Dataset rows
====

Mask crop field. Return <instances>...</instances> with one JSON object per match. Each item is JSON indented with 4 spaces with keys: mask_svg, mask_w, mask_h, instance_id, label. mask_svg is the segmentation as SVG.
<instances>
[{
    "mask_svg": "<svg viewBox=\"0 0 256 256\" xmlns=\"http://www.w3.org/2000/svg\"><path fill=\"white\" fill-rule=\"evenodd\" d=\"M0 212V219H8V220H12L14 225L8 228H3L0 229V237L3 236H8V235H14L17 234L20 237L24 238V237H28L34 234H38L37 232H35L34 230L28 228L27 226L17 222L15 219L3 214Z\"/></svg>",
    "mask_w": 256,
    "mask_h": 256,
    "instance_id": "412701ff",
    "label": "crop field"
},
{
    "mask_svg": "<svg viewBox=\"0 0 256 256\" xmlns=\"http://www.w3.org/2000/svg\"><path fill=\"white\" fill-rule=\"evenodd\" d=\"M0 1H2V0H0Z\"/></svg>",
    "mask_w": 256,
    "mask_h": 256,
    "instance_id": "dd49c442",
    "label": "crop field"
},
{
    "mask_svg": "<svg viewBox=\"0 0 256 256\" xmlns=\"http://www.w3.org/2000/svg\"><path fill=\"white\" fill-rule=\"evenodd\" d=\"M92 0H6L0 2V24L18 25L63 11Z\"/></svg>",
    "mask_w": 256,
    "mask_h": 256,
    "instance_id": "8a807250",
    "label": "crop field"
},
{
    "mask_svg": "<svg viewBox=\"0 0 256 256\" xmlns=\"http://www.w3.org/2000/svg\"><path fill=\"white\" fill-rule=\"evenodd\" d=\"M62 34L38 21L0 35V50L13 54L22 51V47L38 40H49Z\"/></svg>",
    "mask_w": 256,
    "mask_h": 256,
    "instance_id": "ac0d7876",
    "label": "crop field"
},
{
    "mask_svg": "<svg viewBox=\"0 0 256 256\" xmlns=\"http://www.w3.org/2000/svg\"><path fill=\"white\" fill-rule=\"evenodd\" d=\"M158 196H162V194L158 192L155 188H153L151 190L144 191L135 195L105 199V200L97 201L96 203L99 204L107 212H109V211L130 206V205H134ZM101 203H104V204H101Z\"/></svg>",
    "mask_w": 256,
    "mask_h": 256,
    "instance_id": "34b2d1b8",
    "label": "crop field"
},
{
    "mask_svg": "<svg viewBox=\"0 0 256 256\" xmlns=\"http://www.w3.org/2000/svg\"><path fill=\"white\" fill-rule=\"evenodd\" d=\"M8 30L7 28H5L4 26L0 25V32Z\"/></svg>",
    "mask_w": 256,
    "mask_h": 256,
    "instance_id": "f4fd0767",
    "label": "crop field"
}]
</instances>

====

- Written instruction -
Copy out every one of the records above, reproducing each line without any change.

- Solution for this task -
Mask crop field. Return <instances>...</instances> with one JSON object per match. Each item is JSON indented with 4 spaces with keys: mask_svg, mask_w, mask_h, instance_id, label. mask_svg is the segmentation as SVG.
<instances>
[{
    "mask_svg": "<svg viewBox=\"0 0 256 256\" xmlns=\"http://www.w3.org/2000/svg\"><path fill=\"white\" fill-rule=\"evenodd\" d=\"M0 212V219H8V220H12L14 225L8 228H3L0 229V237L3 236H8V235H14L17 234L20 237L24 238V237H28L34 234H38L37 232H35L34 230L28 228L27 226L17 222L15 219L3 214Z\"/></svg>",
    "mask_w": 256,
    "mask_h": 256,
    "instance_id": "412701ff",
    "label": "crop field"
},
{
    "mask_svg": "<svg viewBox=\"0 0 256 256\" xmlns=\"http://www.w3.org/2000/svg\"><path fill=\"white\" fill-rule=\"evenodd\" d=\"M0 1H2V0H0Z\"/></svg>",
    "mask_w": 256,
    "mask_h": 256,
    "instance_id": "dd49c442",
    "label": "crop field"
},
{
    "mask_svg": "<svg viewBox=\"0 0 256 256\" xmlns=\"http://www.w3.org/2000/svg\"><path fill=\"white\" fill-rule=\"evenodd\" d=\"M92 0H6L0 2V24L18 25L63 11Z\"/></svg>",
    "mask_w": 256,
    "mask_h": 256,
    "instance_id": "8a807250",
    "label": "crop field"
},
{
    "mask_svg": "<svg viewBox=\"0 0 256 256\" xmlns=\"http://www.w3.org/2000/svg\"><path fill=\"white\" fill-rule=\"evenodd\" d=\"M62 34L38 21L0 35V50L13 54L22 51V47L38 40H49Z\"/></svg>",
    "mask_w": 256,
    "mask_h": 256,
    "instance_id": "ac0d7876",
    "label": "crop field"
},
{
    "mask_svg": "<svg viewBox=\"0 0 256 256\" xmlns=\"http://www.w3.org/2000/svg\"><path fill=\"white\" fill-rule=\"evenodd\" d=\"M158 196H162V194L158 192L155 188H153L151 190L144 191L135 195L105 199V200L97 201L96 203L99 204L107 212H109V211L130 206V205H134ZM101 203H104V204H101Z\"/></svg>",
    "mask_w": 256,
    "mask_h": 256,
    "instance_id": "34b2d1b8",
    "label": "crop field"
},
{
    "mask_svg": "<svg viewBox=\"0 0 256 256\" xmlns=\"http://www.w3.org/2000/svg\"><path fill=\"white\" fill-rule=\"evenodd\" d=\"M8 30L7 28H5L4 26L0 25V32Z\"/></svg>",
    "mask_w": 256,
    "mask_h": 256,
    "instance_id": "f4fd0767",
    "label": "crop field"
}]
</instances>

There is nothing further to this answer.